Raúl Molina

América Latina siempre se ha visto dividida frente a un camaleónico imperio estadounidense, que a veces se comporta amistosamente hacia la región y otras veces vuelve a su política de hegemonía total, aduciendo que la región es “su patio trasero”. Ante Kennedy, Clinton y Obama, muchos países colgaron su dignidad y agacharon la cabeza, y mucho más la agacharon algunos de ellos frente a los gobiernos Republicanos. Hoy, Donald Trump se muestra tan arrogante e irrespetuoso como Teddy Roosevelt, quien aplicó la política del “gran garrote”. De 1950 a la fecha, muchos de los Estados de América Latina, inmersos en la Guerra Fría, no supieron interpretar la voluntad de sus pueblos. El peligroso acercamiento al vecino del Norte no ha hecho más que intensificar la dependencia económica y el sometimiento político impuesto por los Estados de seguridad nacional. No obstante, inspirados por Cuba y Venezuela, la región latinoamericana intentó un proyecto propio que generó nuevas esperanzas. Ha sido descarrilado por Washington en los últimos años, en alianza con las derechas nacionales, pero hoy puede y debe recuperarse. En Estados Unidos se ha aceptado un gobierno reaccionario y populista que intentará imponer su voluntad a cualquier costo. Amenaza ya con enviar tropas de ese país a México a buscar “bad hombres” e insiste en construir el “muro de la vergüenza” y que los mexicanos lo paguen.

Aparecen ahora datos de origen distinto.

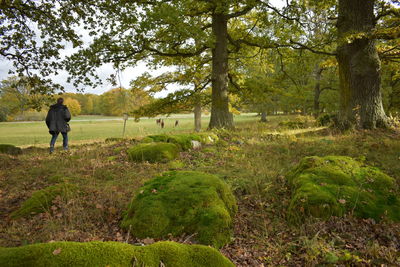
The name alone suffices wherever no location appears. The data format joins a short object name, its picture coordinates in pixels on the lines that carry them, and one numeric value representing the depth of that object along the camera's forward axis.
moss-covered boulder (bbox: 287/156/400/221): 3.77
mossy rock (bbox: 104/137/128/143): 12.93
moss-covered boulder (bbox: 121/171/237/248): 3.43
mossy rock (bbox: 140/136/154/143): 9.09
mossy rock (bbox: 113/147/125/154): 9.01
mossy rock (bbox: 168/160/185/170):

La Presidencia y las políticas de Trump en Estados Unidos obligan a la región a reflexionar sobre su situación actual y futura. No le queda más que buscar la unidad estratégica para enfrentar el neocolonialismo; no tiene alternativa sino adoptar una firme posición antiimperialista, la cual en la coyuntura histórica actual contaría con el apoyo de más de la mitad de la población estadounidense, que no votó a favor del gobierno Republicano. Contará también con el respaldo de otras potencias, que ven con justificado temor el surgimiento de una opción neofascista que desea cambiar las reglas de la relación entre los Estados, y de gran parte del Movimiento de Países No Alineados que no han dejado de esforzarse por la efectiva liberación de sus pueblos. La unidad de los Estados latinoamericanos y caribeños tendrá que darse con independencia de su signo ideológico y las características particulares de sus mandatarios y clases dominantes: se trata, esencialmente, de buscar la verdadera independencia, esta vez no solo política sino que total y que incluya en sus beneficios a los pueblos en su totalidad. El instrumento político ya existe, la CELAC, y el desarrollo económico propio y de nuevas potencias económicas del mundo permite visualizar la adopción de políticas antiimperialistas en el seno de la ONU, así como el fortalecimiento de la producción y mercado regionales, mediante la utilización racional de los recursos, tanto humanos y naturales como de avance tecnológico. Lo que se necesita es voluntad política, derivada de una presión firme de nuestros pueblos. Es cierto que demasiados de nuestros gobiernos han caído en la corrupción y hasta represión; pero la oportunidad de cambiar de rumbo en la región aparece hoy más clara que nunca.